The debate is likely to become moot, however, because stands of ash are threatened by a metallic green menace, one-half inch in length, that has destroyed 40 million ash trees in the past eight years and could wipe out all the ash trees in North America.
The voracious emerald ash borer is an exotic beetle that is native to Asia and likely hitched a ride to America in a shipping container. Since its discovery in Michigan in 2002, it has spread to 14 states and two Canadian provinces. Pennsylvania is among the states affected, and 12 counties are under quarantine.
Despite quarantines and the work of foresters, it may be too late to stop the infestation.
Manufacturers are keeping a wary eye on developments, but they have always tested new wood for making bats.
At BWP Bats, ones made of red oak are being tested by major league hitters in batting cages. But no new product can be used in games unless approved by Major League Baseball.
"We see oak as a strong alternative to ash," said Mr. Gregory. "Everybody's looking for the new mouse trap. We've also looked at yellow birch, white birch and bamboo."
In the meantime, the factory is buzzing. More than 10,000 maple and ash trees are felled each winter when the sap's not running, and the best trees can yield maybe three major league bats.
After a tree is felled, it arrives at the saw mill and eventually becomes a billet. At BWP Bats, the wood is dried in a kiln, a process that maximizes the strength of the wood at the molecular level. To convert a billet into a bat, a lathe programmed by a computer shaves the wood into shape according to the specifications on weight and length.

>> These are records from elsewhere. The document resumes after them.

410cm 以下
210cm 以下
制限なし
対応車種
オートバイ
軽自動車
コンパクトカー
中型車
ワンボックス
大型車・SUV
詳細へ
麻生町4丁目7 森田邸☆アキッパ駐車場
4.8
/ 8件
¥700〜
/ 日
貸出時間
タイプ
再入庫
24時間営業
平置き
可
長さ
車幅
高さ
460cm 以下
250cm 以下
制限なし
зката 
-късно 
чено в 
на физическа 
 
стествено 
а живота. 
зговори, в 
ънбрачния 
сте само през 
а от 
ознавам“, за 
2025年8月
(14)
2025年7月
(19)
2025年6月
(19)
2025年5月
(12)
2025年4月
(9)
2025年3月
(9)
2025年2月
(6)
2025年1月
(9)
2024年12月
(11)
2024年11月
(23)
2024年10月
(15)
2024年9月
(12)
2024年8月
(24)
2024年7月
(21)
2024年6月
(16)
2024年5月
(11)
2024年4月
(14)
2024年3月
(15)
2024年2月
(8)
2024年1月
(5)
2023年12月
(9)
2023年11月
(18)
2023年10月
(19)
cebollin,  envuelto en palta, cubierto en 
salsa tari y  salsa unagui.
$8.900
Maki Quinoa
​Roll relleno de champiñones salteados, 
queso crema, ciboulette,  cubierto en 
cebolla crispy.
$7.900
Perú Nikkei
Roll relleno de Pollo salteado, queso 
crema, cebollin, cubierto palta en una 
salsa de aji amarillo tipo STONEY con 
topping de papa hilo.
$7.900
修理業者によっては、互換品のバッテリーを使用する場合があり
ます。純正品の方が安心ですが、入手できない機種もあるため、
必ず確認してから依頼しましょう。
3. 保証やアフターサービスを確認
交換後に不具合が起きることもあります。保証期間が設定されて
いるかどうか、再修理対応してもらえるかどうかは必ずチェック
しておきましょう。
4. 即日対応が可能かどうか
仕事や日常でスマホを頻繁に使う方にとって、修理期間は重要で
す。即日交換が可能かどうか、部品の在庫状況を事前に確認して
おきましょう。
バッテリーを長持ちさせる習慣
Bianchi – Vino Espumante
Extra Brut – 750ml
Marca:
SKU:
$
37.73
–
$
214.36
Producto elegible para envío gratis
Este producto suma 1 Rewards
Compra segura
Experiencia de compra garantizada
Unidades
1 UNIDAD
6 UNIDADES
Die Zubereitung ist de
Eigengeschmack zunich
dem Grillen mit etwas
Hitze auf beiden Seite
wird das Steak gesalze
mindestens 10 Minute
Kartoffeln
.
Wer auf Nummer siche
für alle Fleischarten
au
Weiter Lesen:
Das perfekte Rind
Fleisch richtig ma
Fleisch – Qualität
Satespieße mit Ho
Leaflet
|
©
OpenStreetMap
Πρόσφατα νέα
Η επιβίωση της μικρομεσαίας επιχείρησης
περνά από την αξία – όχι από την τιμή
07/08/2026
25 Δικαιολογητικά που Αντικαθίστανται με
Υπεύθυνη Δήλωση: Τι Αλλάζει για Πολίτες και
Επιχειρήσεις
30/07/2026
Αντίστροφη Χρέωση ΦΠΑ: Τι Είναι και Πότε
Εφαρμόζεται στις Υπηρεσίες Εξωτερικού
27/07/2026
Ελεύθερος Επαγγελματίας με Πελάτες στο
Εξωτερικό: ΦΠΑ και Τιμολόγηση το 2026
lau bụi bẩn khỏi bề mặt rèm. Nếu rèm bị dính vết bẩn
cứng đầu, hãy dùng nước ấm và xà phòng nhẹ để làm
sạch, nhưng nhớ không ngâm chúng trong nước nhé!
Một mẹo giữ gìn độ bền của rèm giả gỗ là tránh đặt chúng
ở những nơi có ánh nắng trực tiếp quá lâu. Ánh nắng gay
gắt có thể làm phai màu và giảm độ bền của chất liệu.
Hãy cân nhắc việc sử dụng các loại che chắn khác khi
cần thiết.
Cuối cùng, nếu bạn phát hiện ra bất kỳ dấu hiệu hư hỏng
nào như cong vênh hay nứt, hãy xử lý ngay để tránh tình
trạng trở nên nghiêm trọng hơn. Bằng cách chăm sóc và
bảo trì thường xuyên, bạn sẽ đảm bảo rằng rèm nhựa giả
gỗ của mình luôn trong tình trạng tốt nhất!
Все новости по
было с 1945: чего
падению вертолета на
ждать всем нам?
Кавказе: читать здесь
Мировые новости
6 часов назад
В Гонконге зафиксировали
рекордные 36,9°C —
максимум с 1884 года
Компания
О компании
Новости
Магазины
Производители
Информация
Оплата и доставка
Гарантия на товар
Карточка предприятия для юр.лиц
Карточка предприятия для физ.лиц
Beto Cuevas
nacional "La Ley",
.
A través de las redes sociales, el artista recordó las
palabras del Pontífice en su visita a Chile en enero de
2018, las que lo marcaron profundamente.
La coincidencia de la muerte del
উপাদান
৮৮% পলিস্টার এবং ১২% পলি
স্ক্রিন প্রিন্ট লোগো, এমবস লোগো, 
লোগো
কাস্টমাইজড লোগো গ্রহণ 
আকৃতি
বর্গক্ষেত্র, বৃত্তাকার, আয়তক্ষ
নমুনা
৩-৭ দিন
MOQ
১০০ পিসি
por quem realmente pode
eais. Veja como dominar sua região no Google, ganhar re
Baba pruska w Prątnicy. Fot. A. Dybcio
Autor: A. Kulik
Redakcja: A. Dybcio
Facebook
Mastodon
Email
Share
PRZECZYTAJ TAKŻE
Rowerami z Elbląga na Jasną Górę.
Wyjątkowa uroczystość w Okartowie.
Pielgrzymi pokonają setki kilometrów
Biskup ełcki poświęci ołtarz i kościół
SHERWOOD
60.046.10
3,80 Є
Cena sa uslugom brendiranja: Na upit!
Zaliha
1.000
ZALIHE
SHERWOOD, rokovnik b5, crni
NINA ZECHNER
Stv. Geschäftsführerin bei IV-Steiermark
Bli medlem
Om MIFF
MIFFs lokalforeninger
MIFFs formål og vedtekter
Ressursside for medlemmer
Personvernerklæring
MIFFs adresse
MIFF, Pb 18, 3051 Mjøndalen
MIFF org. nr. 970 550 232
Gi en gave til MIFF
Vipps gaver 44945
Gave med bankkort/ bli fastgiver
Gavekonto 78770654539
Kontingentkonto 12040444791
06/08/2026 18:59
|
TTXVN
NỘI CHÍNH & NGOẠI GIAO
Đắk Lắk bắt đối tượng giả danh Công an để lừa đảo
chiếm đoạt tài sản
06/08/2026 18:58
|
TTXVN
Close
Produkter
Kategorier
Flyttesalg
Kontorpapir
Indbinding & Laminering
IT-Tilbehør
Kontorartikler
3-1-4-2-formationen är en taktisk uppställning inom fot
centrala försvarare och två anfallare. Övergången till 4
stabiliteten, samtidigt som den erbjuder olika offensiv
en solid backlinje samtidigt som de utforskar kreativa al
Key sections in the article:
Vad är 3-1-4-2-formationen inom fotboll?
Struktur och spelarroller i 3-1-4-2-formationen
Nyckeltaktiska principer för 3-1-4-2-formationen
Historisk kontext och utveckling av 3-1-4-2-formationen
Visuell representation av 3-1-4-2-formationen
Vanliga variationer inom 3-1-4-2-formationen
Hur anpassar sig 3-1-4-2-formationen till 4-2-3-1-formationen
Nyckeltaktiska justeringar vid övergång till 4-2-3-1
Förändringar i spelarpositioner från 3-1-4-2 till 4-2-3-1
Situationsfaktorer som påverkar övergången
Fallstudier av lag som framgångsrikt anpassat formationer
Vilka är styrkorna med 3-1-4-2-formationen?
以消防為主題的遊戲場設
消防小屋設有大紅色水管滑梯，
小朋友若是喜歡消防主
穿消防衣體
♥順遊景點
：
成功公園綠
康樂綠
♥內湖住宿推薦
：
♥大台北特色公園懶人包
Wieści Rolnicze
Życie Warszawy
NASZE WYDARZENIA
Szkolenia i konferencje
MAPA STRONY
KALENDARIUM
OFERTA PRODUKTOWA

A total of 17 colors are available, including walnut, mahogany, black, cherry red, pink, three shades of blue, green, yellow, purple and clear. One of the final steps is applying the BWP logo.
"We are only a small part of the big picture, but yes, it's fun to be able to be a part of it. Our workers feel like they're a part of a hitter's success," Mr. Gregory said.
"There are times when I'm in a big league ballpark talking about bats and I ask myself, 'What am I doing here?' It's pretty neat."
Is ash better than maple? There are advantages to both, but it really comes down to a matter of feel in the hands of a big league hitter.